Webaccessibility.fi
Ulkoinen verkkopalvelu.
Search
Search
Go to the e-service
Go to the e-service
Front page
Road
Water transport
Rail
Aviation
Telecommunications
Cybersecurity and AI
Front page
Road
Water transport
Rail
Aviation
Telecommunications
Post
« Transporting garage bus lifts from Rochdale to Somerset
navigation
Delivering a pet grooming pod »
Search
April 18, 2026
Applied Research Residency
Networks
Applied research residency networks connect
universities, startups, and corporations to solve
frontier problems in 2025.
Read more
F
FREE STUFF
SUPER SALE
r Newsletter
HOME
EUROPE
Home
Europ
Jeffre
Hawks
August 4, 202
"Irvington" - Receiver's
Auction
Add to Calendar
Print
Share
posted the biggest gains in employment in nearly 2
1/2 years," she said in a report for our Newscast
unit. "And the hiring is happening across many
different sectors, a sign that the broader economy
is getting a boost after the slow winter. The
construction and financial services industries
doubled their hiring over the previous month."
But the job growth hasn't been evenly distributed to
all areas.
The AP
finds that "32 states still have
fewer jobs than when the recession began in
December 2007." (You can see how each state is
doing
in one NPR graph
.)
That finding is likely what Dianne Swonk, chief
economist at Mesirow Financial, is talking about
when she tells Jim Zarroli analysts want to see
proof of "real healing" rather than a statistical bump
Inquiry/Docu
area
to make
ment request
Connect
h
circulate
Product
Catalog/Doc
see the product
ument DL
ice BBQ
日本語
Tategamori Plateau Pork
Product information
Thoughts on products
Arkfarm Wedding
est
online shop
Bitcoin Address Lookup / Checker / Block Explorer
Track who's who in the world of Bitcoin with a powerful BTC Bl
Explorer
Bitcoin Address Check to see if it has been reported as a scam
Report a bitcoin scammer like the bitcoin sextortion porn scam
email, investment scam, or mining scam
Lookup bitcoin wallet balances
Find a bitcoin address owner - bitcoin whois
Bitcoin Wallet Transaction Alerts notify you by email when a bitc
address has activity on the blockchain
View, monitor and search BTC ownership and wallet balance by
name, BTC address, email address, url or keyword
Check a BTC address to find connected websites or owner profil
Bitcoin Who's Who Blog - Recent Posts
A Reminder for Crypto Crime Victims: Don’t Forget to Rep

------------------------

Please give each line above again, word for word.

Webaccessibility.fi
Ulkoinen verkkopalvelu.
Search
Search
Go to the e-service
Go to the e-service
Front page
Road
Water transport
Rail
Aviation
Telecommunications
Cybersecurity and AI
Front page
Road
Water transport
Rail
Aviation
Telecommunications
Post
« Transporting garage bus lifts from Rochdale to Somerset
navigation
Delivering a pet grooming pod »
Search
April 18, 2026
Applied Research Residency
Networks
Applied research residency networks connect
universities, startups, and corporations to solve
frontier problems in 2025.
Read more
F
FREE STUFF
SUPER SALE
r Newsletter
HOME
EUROPE
Home
Europ
Jeffre
Hawks
August 4, 202
"Irvington" - Receiver's
Auction
Add to Calendar
Print
Share
posted the biggest gains in employment in nearly 2
1/2 years," she said in a report for our Newscast
unit. "And the hiring is happening across many
different sectors, a sign that the broader economy
is getting a boost after the slow winter. The
construction and financial services industries
doubled their hiring over the previous month."
But the job growth hasn't been evenly distributed to
all areas.
The AP
finds that "32 states still have
fewer jobs than when the recession began in
December 2007." (You can see how each state is
doing
in one NPR graph
.)
That finding is likely what Dianne Swonk, chief
economist at Mesirow Financial, is talking about
when she tells Jim Zarroli analysts want to see
proof of "real healing" rather than a statistical bump
Inquiry/Docu
area
to make
ment request
Connect
h
circulate
Product
Catalog/Doc
see the product
ument DL
ice BBQ
日本語
Tategamori Plateau Pork
Product information
Thoughts on products
Arkfarm Wedding
est
online shop
Bitcoin Address Lookup / Checker / Block Explorer
Track who's who in the world of Bitcoin with a powerful BTC Bl
Explorer
Bitcoin Address Check to see if it has been reported as a scam
Report a bitcoin scammer like the bitcoin sextortion porn scam
email, investment scam, or mining scam
Lookup bitcoin wallet balances
Find a bitcoin address owner - bitcoin whois
Bitcoin Wallet Transaction Alerts notify you by email when a bitc
address has activity on the blockchain
View, monitor and search BTC ownership and wallet balance by
name, BTC address, email address, url or keyword
Check a BTC address to find connected websites or owner profil
Bitcoin Who's Who Blog - Recent Posts
A Reminder for Crypto Crime Victims: Don’t Forget to Rep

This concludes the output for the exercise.